MADRID,(Reuters) – Spain said on Thursday it had arrested a Moroccan man suspected of heading two al Qaeda-linked cells and helping men involved in the 2004 Madrid bombings flee the country.
In an Interior Ministry statement, the man was named as Omar Nakhcha, the alleged ring-leader of two cells believed to have recruited Islamist fighters for Iraq. The units were dismantled by police earlier this week and 20 people were arrested.
Nakhcha, 23, was arrested in the northeastern province of Barcelona.
Larbi Ben Sellam, a suspected Islamist militant arrested in June last year, told police that Nakhcha helped three suspects Mohamed Afalah, Mohamed Belhadj and Daouh Ouhnane to escape from Spain after the Madrid bombings, the ministry said.

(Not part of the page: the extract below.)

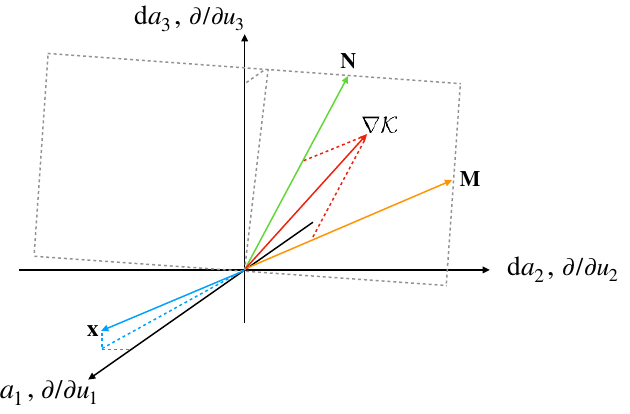
Figure 4 . The light axionic direction x is aligned with the a 1 -axis. The hierarchy jA 1 j (cid:28) jA 2 j ; jA 3 j is apparent since the plane spanned by the (cid:13)ux vectors is nearly parallel to the a 2 - a 3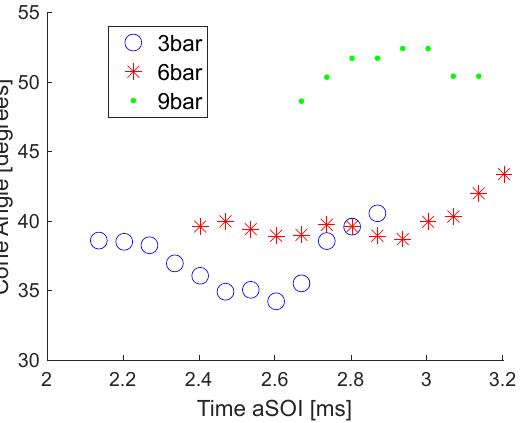
Figure 10. Cone angle as a function of time aSOI, at 3, 6 and 9 bar ambient pressure.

Nakhcha allegedly arranged from Belgium for the three men to travel to Syria and then Iraq, and helped the Moroccan Islamic Combatant Group organise the travel of volunteer fighters between Iraq and Europe.
“He supplied the terrorists with false documentation, as well as those who returned to Europe to be integrated into Islamist cells after spending some time in Iraq,” the statement said.
The two cells operated in Madrid, Barcelona and the Basque country and had connections in France, Belgium, the Netherlands, Algeria, Morocco, Turkey, Syria and Iraq, the Interior Ministry said.
One of the cells broken up on Tuesday was allegedly responsible for recruiting an Algerian who killed 19 Italians and nine Iraqis in a suicide bombing in Iraq in 2003.
Spanish police have arrested more than 200 suspected Islamist militants since the March 11, 2004 Madrid attacks, which killed 191 people.